Jess Dornan, James Dornan – NIPanC President, Jamie Dornan “Copyright © Kevin Cooper Photoline”

Speaking at the launch of the new group at the Mater hospital, which houses the regional Pancreatic Cancer Unit, Jamie Dornan said:

“I was very pleased to accept the role of patron for this important new group.  As someone who has been affected directly by this terrible disease, with the death of my mother Lorna when I was younger, I know the human tragedy of pancreatic cancer and its effect on families and our wider community.

It is a tragedy that the extremely low survival rates for pancreatic cancer have not improved significantly in 40 years.  But there is much that we can do to address this.

We must improve awareness of the cancer in the community and, importantly, amongst medical professionals;  we must channel more funding, both public and private, into necessary research;  and we must offer better support to families affected by pancreatic cancer.

These are the goals of NIPanC and I am wholly behind this new group in taking forwards this crucial work within Northern Ireland.”

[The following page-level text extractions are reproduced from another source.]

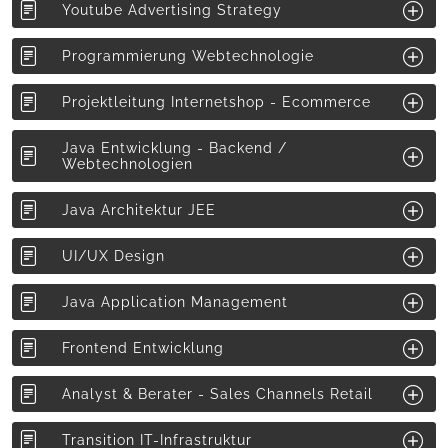
Youtube Advertising Strategy
Programmierung Webtechnologie
Projektleitung Internetshop - Ecommerce
Java Entwicklung - Backend /
Webtechnologien
Java Architektur JEE
UI/UX Design
Java Application Management
Frontend Entwicklung
Analyst & Berater - Sales Channels Retail
Transition IT-Infrastruktur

NIPanC is being set up in partnership with two national charities, Pancreatic Cancer Action (PCA) and Pancreatic Cancer Research Fund (PCRF), with the new group focusing on Northern Ireland.

Mark Taylor, chair of NIPanC

Mark Taylor, chair of NIPanC said:

“The strength of NIPanC is that it brings together individuals who have suffered from this cancer, families who have direct experience of the impact of this cancer and medical professionals dealing with this condition.

Looking forward, there are very real prospects of innovative research improving treatments and increasing the survivability of this cancer, for example, the pioneering ‘sonodynamic therapy’ research taking place at the Ulster University, which aims to make chemotherapy and radiotherapy more effective for pancreatic cancer.

But we must prioritise research, increase public awareness of its symptoms and promote early diagnosis.”

Mark Taylor, chair of NIPanC “Copyright © Kevin Cooper Photoline”

Ivan McMinn spoke movingly of his diagnosis and successful treatment through chemotherapy proving there is hope.

Ivan McMinn. “Copyright © Kevin Cooper Photoline”

NIPanC’s vision is to end all deaths from Pancreatic Cancer in Northern Ireland. It aims to achieve this by:

  • Increasing public understanding of Pancreatic Cancer – to explain symptoms and stress the importance of early diagnosis
  • Promoting professional awareness – to ensure that Pancreatic Cancer is always picked up when it presents
  • Funding Research – to deliver better treatments and ultimately to eliminate the disease
  • Supporting patients with Pancreatic Cancer and their families – to help them to cope and to ensure that they never walk alone

The Pancreatic Research Fund (PCRF) is funding Professor John Callan at Ulster University to develop a sonodynamic therapy approach to treating pancreatic cancer. Prof. Callan uses microbubbles loaded with oxygen and chemotherapy drugs which are burst with harmless ultrasound when they reach the tumour, driving the drugs directly into the cancer tissue.

NIPanC will give a stronger voice to affected families in Northern Ireland.  It will provide a means of pressing for necessary priority to be given to early diagnosis; encourage and support research into the development of new and innovative treatments; and provide advice and support to patients and families affected by this terrible condition.

NIPanC stated:

“Not enough funding is going into this area and too many health professionals are still missing or discounting the early signs of the condition.

The strength of NIPanC is that it is grounded on members who have either suffered from this cancer (some of the very few survivors): those who have lost loved ones and have direct experience of the impact of this cancer on families:  and medical/clinical professionals dealing with this condition.”

From a personal perspective, I found today’s launch both emotional and uplifting having lost my partner Olive Buckley to pancreatic cancer in September 2016.

Awareness of the symptoms of pancreatic cancer is key.